The facilities of this satellite enable weather stations at Guam, Wake Island, Honolulu and many other locations to know about atmospheric conditions for hundreds of miles around them. Forecast offices at Honolulu and Guam evaluate the cloud pictures received and check for any cloud patterns typical of a tropical storm or typhoon.
Another weather satellite has its orbital speed set so as to remain in a fixed position at a Pacific equatorial point. This enables weather stations to receive photographic coverage of most of the Pacific basin every twenty-two minutes. A similar satellite serves over the Atlantic Ocean.
When a Typhoon Is Imminent
What happens when a typhoon pattern appears on a weather-satellite picture? At such a time weather stations throughout the area are alerted. Steps are taken for the preservation of life and, to the extent possible, to minimize damage to property. But that is not all.

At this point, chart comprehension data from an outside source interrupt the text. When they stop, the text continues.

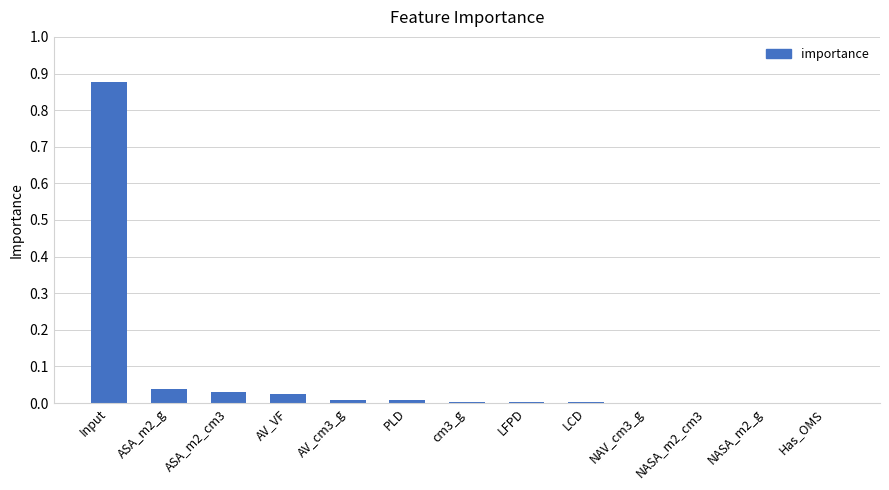

Are the bars horizontal?

No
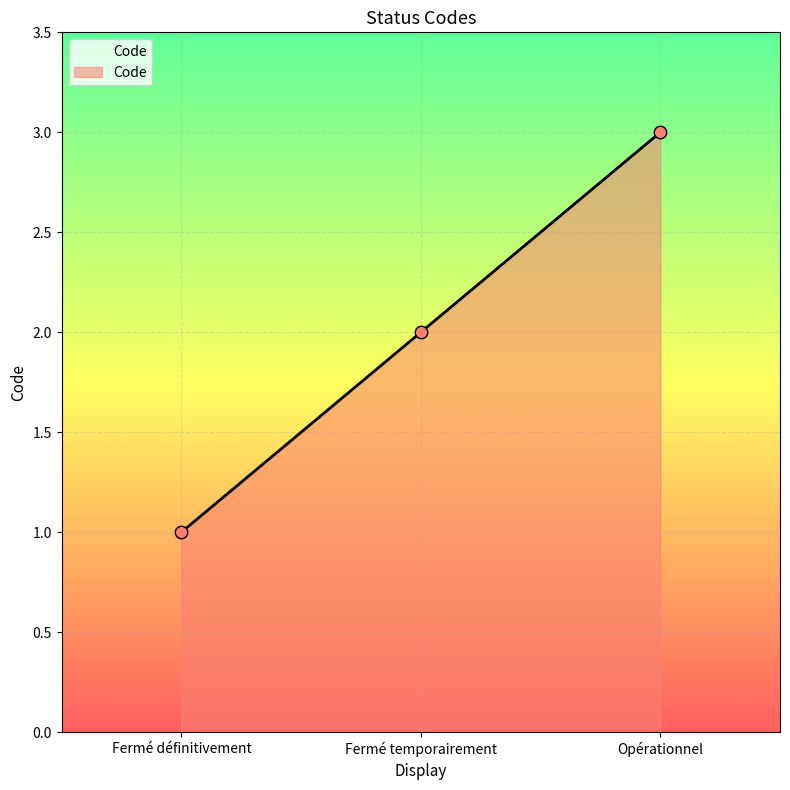

Which has a higher value, Fermé temporairement or Fermé définitivement?

Fermé temporairement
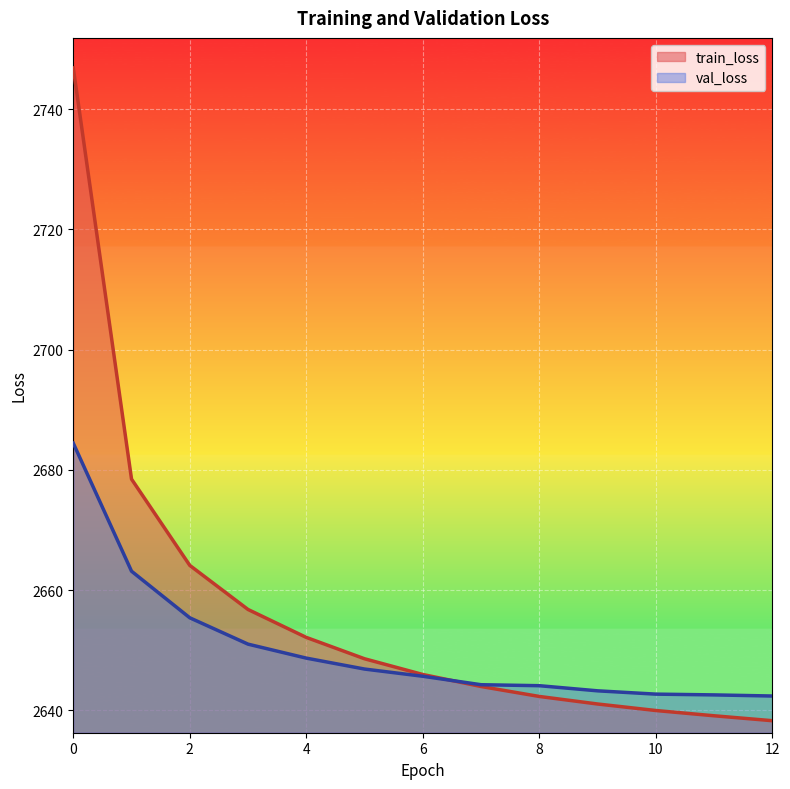

Which series ends up on top after the final intersection of train_loss and val_loss?

val_loss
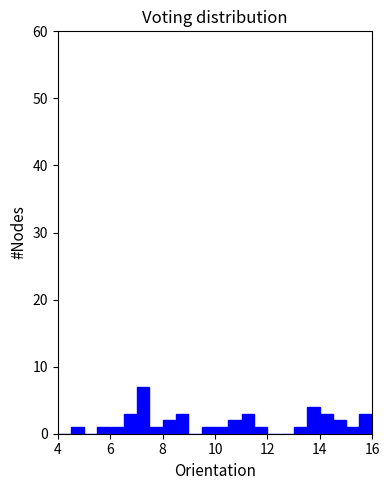

Around what value on the x-axis is the tallest bar? Give the approximate position of its centre, as read against the axis.

7.2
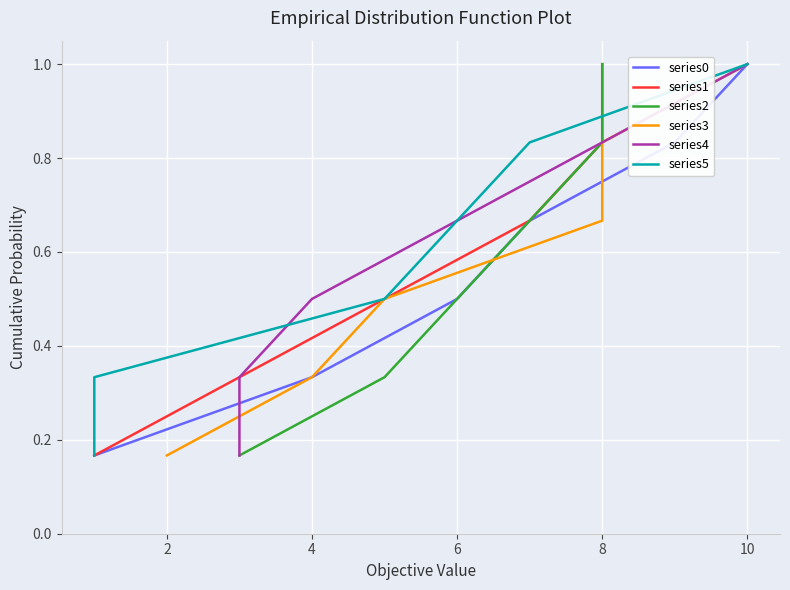

What is the maximum value for series5?

1.0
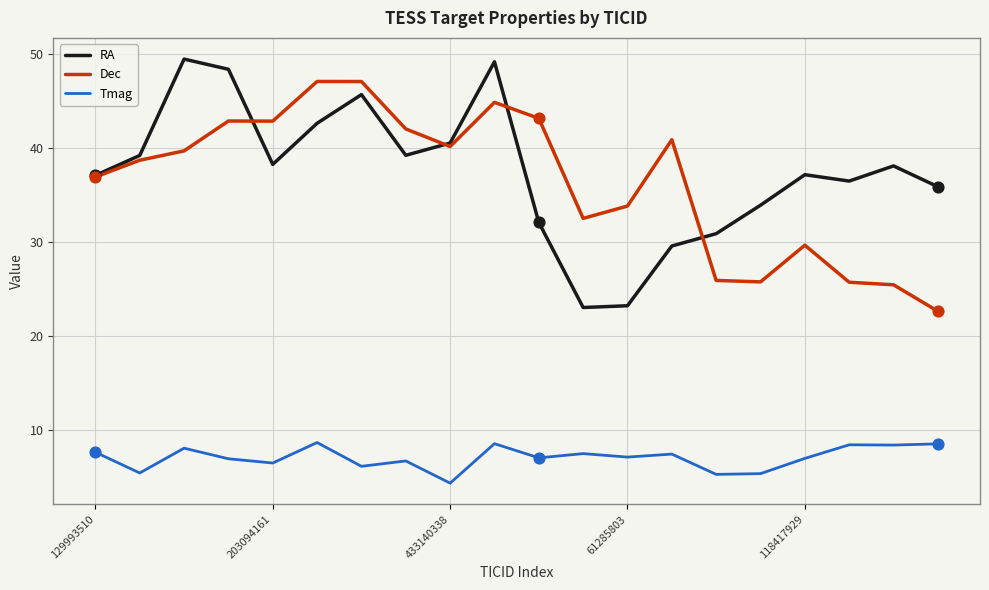

True or false: Tmag and RA cross at least once.

False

Weather stations send aloft large balloons with transmitting equipment. Special receivers track these instruments, which provide information about temperature, humidity, wind speed and direction all the way from the surface of the storm to an altitude of about seventeen miles. Besides this, special typhoon hunter planes are dispatched from Guam or the Philippines to track a storm in progress and to radio back information about wind speeds at various locations from the edge of the storm to its very center, as well as sea conditions. An eyewitness reports what it is like to ride in such a plane:
“It was as dark as midnight. In the never-ceasing turbulence our 120,000 lb. airplane was bounced around like a cork in a rapid . . . Imagine if you can, a cubicle about the size of an ordinary bathroom, along with two tons of electronic gear, thermos bottles, rescue equipment and the crew, and then stir it all well.”
Spotting and tracking typhoons right from their birth is of the utmost importance. For example, the coral-atoll type of islands, where many Micronesians live, are especially vulnerable to storm waves, for these islands are, on the average, no higher than twenty feet above sea level. Ships at sea, too, appreciate storm warnings that allow sufficient time to get out of harm’s way.
Indeed, much progress has been made in providing advance warnings of furious typhoons or hurricanes. Unfortunately, though, many lives are lost due to such warnings being ignored. In view of the destructive forces unleashed by such howling tropical windstorms, it is wise to flee from their path as quickly as possible.